# [Work request]
Scan the data, and whenever a line contains "round", copy it.

== Exercise data

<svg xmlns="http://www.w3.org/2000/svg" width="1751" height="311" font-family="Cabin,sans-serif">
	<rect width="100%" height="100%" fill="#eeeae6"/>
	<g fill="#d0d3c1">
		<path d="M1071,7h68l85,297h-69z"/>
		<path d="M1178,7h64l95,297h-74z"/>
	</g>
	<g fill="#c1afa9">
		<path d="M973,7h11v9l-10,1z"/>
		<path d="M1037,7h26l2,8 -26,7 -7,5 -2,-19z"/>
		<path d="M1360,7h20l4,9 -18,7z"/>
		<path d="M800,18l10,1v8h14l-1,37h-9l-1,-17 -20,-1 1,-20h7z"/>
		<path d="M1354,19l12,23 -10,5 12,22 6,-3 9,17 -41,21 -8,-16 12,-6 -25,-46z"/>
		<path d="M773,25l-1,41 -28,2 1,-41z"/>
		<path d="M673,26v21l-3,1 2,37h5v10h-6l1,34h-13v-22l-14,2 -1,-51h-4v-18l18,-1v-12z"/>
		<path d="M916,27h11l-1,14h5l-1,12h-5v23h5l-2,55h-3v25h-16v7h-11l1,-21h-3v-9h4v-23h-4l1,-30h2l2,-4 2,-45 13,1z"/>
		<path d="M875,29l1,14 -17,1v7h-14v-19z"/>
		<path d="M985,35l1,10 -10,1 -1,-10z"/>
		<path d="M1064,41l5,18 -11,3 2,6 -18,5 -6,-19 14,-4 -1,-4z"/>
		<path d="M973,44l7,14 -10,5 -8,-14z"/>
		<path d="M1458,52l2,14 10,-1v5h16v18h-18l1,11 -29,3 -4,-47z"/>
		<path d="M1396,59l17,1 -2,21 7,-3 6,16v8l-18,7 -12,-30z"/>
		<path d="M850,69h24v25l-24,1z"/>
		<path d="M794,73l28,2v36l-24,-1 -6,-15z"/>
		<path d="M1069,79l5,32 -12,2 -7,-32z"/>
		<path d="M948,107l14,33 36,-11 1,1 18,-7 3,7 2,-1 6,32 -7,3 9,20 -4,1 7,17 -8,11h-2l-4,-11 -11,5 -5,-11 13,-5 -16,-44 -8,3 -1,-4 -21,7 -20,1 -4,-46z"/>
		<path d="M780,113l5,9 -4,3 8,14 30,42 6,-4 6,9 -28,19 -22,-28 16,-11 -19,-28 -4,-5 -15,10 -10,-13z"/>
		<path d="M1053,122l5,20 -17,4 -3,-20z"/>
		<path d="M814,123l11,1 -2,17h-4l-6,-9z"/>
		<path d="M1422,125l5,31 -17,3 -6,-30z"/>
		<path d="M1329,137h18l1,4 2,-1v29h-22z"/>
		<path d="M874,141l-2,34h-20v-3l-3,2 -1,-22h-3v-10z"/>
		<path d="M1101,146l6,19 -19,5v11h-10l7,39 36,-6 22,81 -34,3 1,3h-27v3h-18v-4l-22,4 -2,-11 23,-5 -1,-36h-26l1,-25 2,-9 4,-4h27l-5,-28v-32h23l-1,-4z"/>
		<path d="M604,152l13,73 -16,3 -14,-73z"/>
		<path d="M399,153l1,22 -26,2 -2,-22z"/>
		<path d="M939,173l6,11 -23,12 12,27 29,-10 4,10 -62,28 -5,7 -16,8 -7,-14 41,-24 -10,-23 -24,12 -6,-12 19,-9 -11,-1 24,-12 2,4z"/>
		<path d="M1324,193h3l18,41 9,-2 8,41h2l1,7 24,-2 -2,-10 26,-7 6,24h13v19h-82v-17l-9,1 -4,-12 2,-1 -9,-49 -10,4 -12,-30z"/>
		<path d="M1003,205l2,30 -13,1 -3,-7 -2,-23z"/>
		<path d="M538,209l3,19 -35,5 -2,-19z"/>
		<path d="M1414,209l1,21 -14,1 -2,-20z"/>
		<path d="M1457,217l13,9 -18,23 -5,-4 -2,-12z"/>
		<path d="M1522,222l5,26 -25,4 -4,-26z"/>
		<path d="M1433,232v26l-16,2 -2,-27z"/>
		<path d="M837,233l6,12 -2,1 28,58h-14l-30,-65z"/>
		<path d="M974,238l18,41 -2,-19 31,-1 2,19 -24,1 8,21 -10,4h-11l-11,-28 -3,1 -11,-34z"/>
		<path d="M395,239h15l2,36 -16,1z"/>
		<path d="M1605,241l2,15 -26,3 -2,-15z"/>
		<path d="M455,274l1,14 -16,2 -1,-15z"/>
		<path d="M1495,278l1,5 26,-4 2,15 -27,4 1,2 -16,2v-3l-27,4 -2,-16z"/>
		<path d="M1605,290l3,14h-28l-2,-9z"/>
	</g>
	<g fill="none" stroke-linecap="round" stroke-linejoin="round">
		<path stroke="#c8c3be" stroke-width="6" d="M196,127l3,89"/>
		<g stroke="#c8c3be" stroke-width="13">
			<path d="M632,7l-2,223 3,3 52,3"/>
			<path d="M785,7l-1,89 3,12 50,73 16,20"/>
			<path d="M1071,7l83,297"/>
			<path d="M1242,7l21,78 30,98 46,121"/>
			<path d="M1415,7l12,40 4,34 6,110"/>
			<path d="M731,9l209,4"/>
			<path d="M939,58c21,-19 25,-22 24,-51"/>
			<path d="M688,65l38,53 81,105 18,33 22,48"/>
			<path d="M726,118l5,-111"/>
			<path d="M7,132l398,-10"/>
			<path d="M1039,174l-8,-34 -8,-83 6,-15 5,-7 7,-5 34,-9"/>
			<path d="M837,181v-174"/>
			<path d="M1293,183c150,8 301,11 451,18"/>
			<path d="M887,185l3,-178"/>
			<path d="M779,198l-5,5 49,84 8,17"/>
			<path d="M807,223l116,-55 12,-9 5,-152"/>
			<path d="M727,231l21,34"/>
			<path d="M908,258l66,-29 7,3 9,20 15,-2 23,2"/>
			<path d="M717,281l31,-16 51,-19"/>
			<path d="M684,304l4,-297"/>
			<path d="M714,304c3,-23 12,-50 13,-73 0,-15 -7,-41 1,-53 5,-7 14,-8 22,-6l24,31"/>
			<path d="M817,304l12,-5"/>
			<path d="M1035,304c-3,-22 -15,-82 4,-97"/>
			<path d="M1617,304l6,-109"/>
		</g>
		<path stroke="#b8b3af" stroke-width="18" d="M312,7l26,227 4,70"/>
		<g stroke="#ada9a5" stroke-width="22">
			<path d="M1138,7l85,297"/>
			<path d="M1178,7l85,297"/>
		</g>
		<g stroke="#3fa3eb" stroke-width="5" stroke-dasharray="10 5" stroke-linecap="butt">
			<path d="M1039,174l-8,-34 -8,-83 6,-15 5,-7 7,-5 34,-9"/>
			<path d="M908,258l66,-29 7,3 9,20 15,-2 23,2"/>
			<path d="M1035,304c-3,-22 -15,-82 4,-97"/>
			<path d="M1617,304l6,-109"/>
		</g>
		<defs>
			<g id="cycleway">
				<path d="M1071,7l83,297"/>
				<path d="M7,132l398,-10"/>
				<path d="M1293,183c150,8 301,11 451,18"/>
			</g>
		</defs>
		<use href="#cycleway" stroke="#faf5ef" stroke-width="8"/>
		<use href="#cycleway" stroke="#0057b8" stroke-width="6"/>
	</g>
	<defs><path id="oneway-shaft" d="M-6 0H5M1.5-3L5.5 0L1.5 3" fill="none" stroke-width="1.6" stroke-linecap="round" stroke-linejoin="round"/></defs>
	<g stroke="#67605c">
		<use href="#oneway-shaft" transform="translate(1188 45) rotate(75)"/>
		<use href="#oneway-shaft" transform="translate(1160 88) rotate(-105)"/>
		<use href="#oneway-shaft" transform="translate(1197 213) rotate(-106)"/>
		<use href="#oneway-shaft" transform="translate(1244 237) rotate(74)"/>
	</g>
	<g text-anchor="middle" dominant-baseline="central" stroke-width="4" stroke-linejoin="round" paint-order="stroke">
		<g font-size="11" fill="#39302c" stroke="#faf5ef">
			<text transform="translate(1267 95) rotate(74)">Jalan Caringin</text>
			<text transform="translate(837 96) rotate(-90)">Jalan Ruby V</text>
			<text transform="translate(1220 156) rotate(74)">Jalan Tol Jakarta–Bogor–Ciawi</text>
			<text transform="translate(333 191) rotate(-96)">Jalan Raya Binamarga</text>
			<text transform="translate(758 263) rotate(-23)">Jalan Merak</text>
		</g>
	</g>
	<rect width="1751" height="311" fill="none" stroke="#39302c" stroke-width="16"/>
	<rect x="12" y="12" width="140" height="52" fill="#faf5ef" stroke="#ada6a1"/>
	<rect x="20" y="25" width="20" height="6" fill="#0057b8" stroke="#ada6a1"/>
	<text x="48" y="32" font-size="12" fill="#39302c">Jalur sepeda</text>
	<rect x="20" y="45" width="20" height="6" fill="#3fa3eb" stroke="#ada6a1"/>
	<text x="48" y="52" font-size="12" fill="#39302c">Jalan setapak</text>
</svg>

====

# [Answer for this exercise]
	<g fill="none" stroke-linecap="round" stroke-linejoin="round">
	<defs><path id="oneway-shaft" d="M-6 0H5M1.5-3L5.5 0L1.5 3" fill="none" stroke-width="1.6" stroke-linecap="round" stroke-linejoin="round"/></defs>
	<g text-anchor="middle" dominant-baseline="central" stroke-width="4" stroke-linejoin="round" paint-order="stroke">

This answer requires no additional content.